◆ DIRECTIONS: Express the rows below as a JSON list of strings, one string per line and blank lines omitted, starting with the first line and going on through the line that contains "Genova e Regno".

[Opening AVAILABLE DATA section]

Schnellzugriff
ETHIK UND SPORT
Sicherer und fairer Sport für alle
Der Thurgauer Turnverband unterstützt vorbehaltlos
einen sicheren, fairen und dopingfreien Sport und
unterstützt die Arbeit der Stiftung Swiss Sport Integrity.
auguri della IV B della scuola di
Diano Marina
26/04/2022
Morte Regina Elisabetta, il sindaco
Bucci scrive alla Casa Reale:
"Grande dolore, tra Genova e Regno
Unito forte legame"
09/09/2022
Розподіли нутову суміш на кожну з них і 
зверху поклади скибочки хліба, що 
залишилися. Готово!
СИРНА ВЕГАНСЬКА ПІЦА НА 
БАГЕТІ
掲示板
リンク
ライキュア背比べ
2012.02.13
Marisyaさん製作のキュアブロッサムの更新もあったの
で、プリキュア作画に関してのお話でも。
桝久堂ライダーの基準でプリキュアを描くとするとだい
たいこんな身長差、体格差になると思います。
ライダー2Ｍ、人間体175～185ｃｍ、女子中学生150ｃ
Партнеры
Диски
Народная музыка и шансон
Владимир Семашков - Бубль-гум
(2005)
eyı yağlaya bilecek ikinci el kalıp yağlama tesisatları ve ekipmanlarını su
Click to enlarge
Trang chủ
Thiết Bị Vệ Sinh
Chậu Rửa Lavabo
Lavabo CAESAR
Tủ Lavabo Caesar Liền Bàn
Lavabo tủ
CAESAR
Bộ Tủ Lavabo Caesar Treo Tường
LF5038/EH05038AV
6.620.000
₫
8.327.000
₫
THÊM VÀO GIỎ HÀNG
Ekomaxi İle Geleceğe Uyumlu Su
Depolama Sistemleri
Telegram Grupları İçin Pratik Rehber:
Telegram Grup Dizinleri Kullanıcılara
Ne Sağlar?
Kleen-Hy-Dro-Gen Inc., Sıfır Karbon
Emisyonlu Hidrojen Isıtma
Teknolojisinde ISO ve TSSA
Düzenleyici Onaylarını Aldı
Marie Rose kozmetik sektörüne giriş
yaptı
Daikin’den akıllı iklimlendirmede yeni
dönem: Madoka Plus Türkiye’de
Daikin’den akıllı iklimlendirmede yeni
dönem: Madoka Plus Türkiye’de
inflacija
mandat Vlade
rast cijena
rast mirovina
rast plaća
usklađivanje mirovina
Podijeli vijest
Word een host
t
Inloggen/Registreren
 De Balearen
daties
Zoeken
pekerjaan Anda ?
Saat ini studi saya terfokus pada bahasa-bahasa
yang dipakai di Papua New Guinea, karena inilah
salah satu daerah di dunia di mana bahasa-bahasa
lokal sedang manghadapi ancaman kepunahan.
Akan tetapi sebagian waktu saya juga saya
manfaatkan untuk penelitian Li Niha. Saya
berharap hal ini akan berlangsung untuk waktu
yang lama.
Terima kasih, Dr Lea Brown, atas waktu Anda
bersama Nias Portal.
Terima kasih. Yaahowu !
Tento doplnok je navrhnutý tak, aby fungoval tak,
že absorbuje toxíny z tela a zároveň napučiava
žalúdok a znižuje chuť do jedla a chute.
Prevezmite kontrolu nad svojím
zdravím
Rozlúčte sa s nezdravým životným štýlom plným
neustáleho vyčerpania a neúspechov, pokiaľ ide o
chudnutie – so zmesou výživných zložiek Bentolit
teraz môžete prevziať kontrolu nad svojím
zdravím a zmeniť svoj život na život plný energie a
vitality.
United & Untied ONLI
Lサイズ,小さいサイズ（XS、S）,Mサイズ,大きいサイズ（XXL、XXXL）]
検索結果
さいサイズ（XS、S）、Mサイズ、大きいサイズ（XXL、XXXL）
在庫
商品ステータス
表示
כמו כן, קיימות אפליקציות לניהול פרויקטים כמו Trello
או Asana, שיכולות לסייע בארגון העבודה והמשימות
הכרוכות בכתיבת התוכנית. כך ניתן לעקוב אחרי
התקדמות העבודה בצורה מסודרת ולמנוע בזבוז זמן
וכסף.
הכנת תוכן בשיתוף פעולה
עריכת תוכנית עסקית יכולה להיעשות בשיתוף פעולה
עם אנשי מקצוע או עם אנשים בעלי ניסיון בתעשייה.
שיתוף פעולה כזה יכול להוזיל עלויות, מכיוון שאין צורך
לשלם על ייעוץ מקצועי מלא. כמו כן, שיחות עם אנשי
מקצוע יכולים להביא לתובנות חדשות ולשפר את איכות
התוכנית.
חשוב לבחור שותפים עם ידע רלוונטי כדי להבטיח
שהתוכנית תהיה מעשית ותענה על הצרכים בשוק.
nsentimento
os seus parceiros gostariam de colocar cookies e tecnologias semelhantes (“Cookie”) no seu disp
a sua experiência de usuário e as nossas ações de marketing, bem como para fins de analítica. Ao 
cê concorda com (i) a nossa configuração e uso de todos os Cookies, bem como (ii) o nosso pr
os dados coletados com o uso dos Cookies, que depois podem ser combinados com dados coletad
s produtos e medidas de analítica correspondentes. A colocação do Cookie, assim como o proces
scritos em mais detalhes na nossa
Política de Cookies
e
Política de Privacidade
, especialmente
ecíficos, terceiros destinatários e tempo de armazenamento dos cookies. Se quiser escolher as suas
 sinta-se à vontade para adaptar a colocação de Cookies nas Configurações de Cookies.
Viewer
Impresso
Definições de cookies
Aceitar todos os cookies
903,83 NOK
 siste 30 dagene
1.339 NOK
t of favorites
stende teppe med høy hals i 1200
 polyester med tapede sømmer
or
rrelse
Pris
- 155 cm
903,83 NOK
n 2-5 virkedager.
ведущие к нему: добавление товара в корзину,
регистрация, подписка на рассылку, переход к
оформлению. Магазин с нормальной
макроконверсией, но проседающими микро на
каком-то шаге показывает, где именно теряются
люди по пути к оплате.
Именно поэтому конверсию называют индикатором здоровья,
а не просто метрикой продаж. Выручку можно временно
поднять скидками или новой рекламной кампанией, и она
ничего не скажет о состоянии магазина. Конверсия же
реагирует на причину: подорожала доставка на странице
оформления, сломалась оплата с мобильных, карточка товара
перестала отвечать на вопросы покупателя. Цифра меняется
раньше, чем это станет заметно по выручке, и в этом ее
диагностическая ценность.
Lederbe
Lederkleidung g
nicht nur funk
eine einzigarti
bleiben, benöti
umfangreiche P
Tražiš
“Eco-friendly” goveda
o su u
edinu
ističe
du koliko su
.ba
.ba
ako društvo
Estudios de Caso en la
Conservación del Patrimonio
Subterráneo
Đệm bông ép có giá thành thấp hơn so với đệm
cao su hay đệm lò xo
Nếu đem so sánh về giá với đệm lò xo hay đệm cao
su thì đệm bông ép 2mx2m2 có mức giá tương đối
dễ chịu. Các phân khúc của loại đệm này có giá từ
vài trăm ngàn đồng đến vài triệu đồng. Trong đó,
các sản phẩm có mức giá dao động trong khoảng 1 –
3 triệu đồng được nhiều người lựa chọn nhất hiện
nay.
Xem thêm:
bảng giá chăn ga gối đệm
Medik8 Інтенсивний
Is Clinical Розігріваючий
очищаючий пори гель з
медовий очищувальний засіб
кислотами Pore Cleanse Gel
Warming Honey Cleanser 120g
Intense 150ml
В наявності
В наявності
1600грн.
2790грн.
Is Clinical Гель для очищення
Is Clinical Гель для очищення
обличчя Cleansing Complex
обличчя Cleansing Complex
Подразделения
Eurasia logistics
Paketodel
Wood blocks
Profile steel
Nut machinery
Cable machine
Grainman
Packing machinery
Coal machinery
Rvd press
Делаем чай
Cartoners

[Closing AVAILABLE DATA section]

◆ EXERCISE SOLUTION:
[
  "Schnellzugriff",
  "ETHIK UND SPORT",
  "Sicherer und fairer Sport für alle",
  "Der Thurgauer Turnverband unterstützt vorbehaltlos",
  "einen sicheren, fairen und dopingfreien Sport und",
  "unterstützt die Arbeit der Stiftung Swiss Sport Integrity.",
  "auguri della IV B della scuola di",
  "Diano Marina",
  "26/04/2022",
  "Morte Regina Elisabetta, il sindaco",
  "Bucci scrive alla Casa Reale:",
  "\"Grande dolore, tra Genova e Regno"
]